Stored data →
%%

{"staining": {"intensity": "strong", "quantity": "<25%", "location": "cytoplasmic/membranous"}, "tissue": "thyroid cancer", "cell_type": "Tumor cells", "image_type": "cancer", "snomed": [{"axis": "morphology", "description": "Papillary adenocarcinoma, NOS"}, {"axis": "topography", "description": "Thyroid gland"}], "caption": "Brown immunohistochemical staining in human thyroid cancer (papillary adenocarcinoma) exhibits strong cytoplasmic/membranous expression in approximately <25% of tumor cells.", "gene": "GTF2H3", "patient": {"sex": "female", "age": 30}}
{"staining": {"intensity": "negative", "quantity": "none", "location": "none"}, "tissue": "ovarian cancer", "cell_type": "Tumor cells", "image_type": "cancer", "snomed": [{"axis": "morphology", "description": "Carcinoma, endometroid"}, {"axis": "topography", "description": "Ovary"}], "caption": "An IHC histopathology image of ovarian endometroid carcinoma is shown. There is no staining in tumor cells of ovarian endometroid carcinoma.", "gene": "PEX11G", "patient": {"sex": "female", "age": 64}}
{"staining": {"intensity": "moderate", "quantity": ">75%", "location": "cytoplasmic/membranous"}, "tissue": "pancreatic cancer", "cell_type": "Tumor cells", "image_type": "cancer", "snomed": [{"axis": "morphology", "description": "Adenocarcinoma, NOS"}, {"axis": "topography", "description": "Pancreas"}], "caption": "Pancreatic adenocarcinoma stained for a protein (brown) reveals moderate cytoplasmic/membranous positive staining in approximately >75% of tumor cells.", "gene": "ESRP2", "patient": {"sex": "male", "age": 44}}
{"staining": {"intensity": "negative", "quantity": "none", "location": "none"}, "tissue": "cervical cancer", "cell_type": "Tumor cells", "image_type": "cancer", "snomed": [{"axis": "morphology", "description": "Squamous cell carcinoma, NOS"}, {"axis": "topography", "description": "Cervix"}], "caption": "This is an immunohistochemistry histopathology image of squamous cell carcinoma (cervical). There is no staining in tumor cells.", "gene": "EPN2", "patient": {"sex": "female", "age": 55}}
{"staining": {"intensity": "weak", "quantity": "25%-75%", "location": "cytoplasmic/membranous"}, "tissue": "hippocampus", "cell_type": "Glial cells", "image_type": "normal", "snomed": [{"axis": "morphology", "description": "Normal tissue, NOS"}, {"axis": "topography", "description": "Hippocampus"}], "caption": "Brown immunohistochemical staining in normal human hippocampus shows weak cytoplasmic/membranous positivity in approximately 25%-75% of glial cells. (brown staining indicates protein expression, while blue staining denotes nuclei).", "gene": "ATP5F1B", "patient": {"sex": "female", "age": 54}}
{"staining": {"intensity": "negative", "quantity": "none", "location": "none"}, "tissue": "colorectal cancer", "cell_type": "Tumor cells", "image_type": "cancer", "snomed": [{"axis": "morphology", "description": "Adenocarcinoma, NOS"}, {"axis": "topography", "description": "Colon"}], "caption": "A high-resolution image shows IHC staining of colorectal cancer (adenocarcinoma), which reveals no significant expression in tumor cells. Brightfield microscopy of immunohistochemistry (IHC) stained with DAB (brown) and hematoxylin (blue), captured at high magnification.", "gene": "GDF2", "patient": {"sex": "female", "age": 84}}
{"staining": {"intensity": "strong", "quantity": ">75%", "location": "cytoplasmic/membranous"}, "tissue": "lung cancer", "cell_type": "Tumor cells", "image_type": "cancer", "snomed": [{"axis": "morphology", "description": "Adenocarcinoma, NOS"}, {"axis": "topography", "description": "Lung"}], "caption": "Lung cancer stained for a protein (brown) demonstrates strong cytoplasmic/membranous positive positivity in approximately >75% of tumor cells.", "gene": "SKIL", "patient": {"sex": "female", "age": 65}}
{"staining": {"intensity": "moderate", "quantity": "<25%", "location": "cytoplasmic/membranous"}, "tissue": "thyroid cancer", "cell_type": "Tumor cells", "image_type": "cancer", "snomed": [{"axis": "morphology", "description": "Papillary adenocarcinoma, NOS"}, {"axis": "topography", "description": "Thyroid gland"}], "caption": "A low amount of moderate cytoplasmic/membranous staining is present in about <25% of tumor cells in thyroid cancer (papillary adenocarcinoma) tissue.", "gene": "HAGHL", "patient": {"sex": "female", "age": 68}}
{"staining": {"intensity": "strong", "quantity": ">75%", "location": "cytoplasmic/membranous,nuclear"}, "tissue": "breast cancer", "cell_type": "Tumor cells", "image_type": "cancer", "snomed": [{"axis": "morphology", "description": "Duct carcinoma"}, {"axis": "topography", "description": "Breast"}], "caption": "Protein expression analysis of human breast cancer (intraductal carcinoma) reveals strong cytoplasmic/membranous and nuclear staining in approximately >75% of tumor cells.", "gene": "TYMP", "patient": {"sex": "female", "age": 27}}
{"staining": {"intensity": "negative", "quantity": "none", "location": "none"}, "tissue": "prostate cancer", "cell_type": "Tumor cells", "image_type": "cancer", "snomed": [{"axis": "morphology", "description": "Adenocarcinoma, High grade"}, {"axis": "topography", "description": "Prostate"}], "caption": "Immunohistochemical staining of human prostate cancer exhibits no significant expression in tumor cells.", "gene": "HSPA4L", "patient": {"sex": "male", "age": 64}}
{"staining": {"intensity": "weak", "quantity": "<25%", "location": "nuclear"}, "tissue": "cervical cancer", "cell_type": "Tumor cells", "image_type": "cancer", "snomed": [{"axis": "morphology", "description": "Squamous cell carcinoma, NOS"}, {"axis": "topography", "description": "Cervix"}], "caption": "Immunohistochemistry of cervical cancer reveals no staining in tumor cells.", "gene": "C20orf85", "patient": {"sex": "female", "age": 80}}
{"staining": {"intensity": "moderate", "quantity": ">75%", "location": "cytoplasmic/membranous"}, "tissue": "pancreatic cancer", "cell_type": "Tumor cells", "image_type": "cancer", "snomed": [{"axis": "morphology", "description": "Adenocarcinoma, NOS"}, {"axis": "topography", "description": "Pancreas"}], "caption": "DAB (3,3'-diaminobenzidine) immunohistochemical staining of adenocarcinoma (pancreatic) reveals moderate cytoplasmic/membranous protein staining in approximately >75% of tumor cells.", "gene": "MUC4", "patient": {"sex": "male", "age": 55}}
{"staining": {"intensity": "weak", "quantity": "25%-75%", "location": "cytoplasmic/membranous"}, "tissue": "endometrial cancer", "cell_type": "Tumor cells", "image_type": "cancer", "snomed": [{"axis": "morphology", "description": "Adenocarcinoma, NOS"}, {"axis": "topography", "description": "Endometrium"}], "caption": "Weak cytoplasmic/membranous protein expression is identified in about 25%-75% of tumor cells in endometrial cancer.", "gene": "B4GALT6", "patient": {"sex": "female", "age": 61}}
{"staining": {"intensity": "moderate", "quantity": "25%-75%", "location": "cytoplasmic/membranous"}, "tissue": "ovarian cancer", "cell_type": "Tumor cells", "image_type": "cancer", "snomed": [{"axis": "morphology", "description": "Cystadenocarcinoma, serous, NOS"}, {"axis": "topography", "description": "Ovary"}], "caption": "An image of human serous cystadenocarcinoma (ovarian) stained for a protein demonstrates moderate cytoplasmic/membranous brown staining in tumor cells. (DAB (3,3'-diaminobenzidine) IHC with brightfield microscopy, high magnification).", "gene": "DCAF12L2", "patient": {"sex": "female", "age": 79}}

%%

TASK GOAL →
Your task is to copy every record exactly.

RESPONSE FOR THIS EXERCISE →
{"staining": {"intensity": "strong", "quantity": "<25%", "location": "cytoplasmic/membranous"}, "tissue": "thyroid cancer", "cell_type": "Tumor cells", "image_type": "cancer", "snomed": [{"axis": "morphology", "description": "Papillary adenocarcinoma, NOS"}, {"axis": "topography", "description": "Thyroid gland"}], "caption": "Brown immunohistochemical staining in human thyroid cancer (papillary adenocarcinoma) exhibits strong cytoplasmic/membranous expression in approximately <25% of tumor cells.", "gene": "GTF2H3", "patient": {"sex": "female", "age": 30}}
{"staining": {"intensity": "negative", "quantity": "none", "location": "none"}, "tissue": "ovarian cancer", "cell_type": "Tumor cells", "image_type": "cancer", "snomed": [{"axis": "morphology", "description": "Carcinoma, endometroid"}, {"axis": "topography", "description": "Ovary"}], "caption": "An IHC histopathology image of ovarian endometroid carcinoma is shown. There is no staining in tumor cells of ovarian endometroid carcinoma.", "gene": "PEX11G", "patient": {"sex": "female", "age": 64}}
{"staining": {"intensity": "moderate", "quantity": ">75%", "location": "cytoplasmic/membranous"}, "tissue": "pancreatic cancer", "cell_type": "Tumor cells", "image_type": "cancer", "snomed": [{"axis": "morphology", "description": "Adenocarcinoma, NOS"}, {"axis": "topography", "description": "Pancreas"}], "caption": "Pancreatic adenocarcinoma stained for a protein (brown) reveals moderate cytoplasmic/membranous positive staining in approximately >75% of tumor cells.", "gene": "ESRP2", "patient": {"sex": "male", "age": 44}}
{"staining": {"intensity": "negative", "quantity": "none", "location": "none"}, "tissue": "cervical cancer", "cell_type": "Tumor cells", "image_type": "cancer", "snomed": [{"axis": "morphology", "description": "Squamous cell carcinoma, NOS"}, {"axis": "topography", "description": "Cervix"}], "caption": "This is an immunohistochemistry histopathology image of squamous cell carcinoma (cervical). There is no staining in tumor cells.", "gene": "EPN2", "patient": {"sex": "female", "age": 55}}
{"staining": {"intensity": "weak", "quantity": "25%-75%", "location": "cytoplasmic/membranous"}, "tissue": "hippocampus", "cell_type": "Glial cells", "image_type": "normal", "snomed": [{"axis": "morphology", "description": "Normal tissue, NOS"}, {"axis": "topography", "description": "Hippocampus"}], "caption": "Brown immunohistochemical staining in normal human hippocampus shows weak cytoplasmic/membranous positivity in approximately 25%-75% of glial cells. (brown staining indicates protein expression, while blue staining denotes nuclei).", "gene": "ATP5F1B", "patient": {"sex": "female", "age": 54}}
{"staining": {"intensity": "negative", "quantity": "none", "location": "none"}, "tissue": "colorectal cancer", "cell_type": "Tumor cells", "image_type": "cancer", "snomed": [{"axis": "morphology", "description": "Adenocarcinoma, NOS"}, {"axis": "topography", "description": "Colon"}], "caption": "A high-resolution image shows IHC staining of colorectal cancer (adenocarcinoma), which reveals no significant expression in tumor cells. Brightfield microscopy of immunohistochemistry (IHC) stained with DAB (brown) and hematoxylin (blue), captured at high magnification.", "gene": "GDF2", "patient": {"sex": "female", "age": 84}}
{"staining": {"intensity": "strong", "quantity": ">75%", "location": "cytoplasmic/membranous"}, "tissue": "lung cancer", "cell_type": "Tumor cells", "image_type": "cancer", "snomed": [{"axis": "morphology", "description": "Adenocarcinoma, NOS"}, {"axis": "topography", "description": "Lung"}], "caption": "Lung cancer stained for a protein (brown) demonstrates strong cytoplasmic/membranous positive positivity in approximately >75% of tumor cells.", "gene": "SKIL", "patient": {"sex": "female", "age": 65}}
{"staining": {"intensity": "moderate", "quantity": "<25%", "location": "cytoplasmic/membranous"}, "tissue": "thyroid cancer", "cell_type": "Tumor cells", "image_type": "cancer", "snomed": [{"axis": "morphology", "description": "Papillary adenocarcinoma, NOS"}, {"axis": "topography", "description": "Thyroid gland"}], "caption": "A low amount of moderate cytoplasmic/membranous staining is present in about <25% of tumor cells in thyroid cancer (papillary adenocarcinoma) tissue.", "gene": "HAGHL", "patient": {"sex": "female", "age": 68}}
{"staining": {"intensity": "strong", "quantity": ">75%", "location": "cytoplasmic/membranous,nuclear"}, "tissue": "breast cancer", "cell_type": "Tumor cells", "image_type": "cancer", "snomed": [{"axis": "morphology", "description": "Duct carcinoma"}, {"axis": "topography", "description": "Breast"}], "caption": "Protein expression analysis of human breast cancer (intraductal carcinoma) reveals strong cytoplasmic/membranous and nuclear staining in approximately >75% of tumor cells.", "gene": "TYMP", "patient": {"sex": "female", "age": 27}}
{"staining": {"intensity": "negative", "quantity": "none", "location": "none"}, "tissue": "prostate cancer", "cell_type": "Tumor cells", "image_type": "cancer", "snomed": [{"axis": "morphology", "description": "Adenocarcinoma, High grade"}, {"axis": "topography", "description": "Prostate"}], "caption": "Immunohistochemical staining of human prostate cancer exhibits no significant expression in tumor cells.", "gene": "HSPA4L", "patient": {"sex": "male", "age": 64}}
{"staining": {"intensity": "weak", "quantity": "<25%", "location": "nuclear"}, "tissue": "cervical cancer", "cell_type": "Tumor cells", "image_type": "cancer", "snomed": [{"axis": "morphology", "description": "Squamous cell carcinoma, NOS"}, {"axis": "topography", "description": "Cervix"}], "caption": "Immunohistochemistry of cervical cancer reveals no staining in tumor cells.", "gene": "C20orf85", "patient": {"sex": "female", "age": 80}}
{"staining": {"intensity": "moderate", "quantity": ">75%", "location": "cytoplasmic/membranous"}, "tissue": "pancreatic cancer", "cell_type": "Tumor cells", "image_type": "cancer", "snomed": [{"axis": "morphology", "description": "Adenocarcinoma, NOS"}, {"axis": "topography", "description": "Pancreas"}], "caption": "DAB (3,3'-diaminobenzidine) immunohistochemical staining of adenocarcinoma (pancreatic) reveals moderate cytoplasmic/membranous protein staining in approximately >75% of tumor cells.", "gene": "MUC4", "patient": {"sex": "male", "age": 55}}
{"staining": {"intensity": "weak", "quantity": "25%-75%", "location": "cytoplasmic/membranous"}, "tissue": "endometrial cancer", "cell_type": "Tumor cells", "image_type": "cancer", "snomed": [{"axis": "morphology", "description": "Adenocarcinoma, NOS"}, {"axis": "topography", "description": "Endometrium"}], "caption": "Weak cytoplasmic/membranous protein expression is identified in about 25%-75% of tumor cells in endometrial cancer.", "gene": "B4GALT6", "patient": {"sex": "female", "age": 61}}
{"staining": {"intensity": "moderate", "quantity": "25%-75%", "location": "cytoplasmic/membranous"}, "tissue": "ovarian cancer", "cell_type": "Tumor cells", "image_type": "cancer", "snomed": [{"axis": "morphology", "description": "Cystadenocarcinoma, serous, NOS"}, {"axis": "topography", "description": "Ovary"}], "caption": "An image of human serous cystadenocarcinoma (ovarian) stained for a protein demonstrates moderate cytoplasmic/membranous brown staining in tumor cells. (DAB (3,3'-diaminobenzidine) IHC with brightfield microscopy, high magnification).", "gene": "DCAF12L2", "patient": {"sex": "female", "age": 79}}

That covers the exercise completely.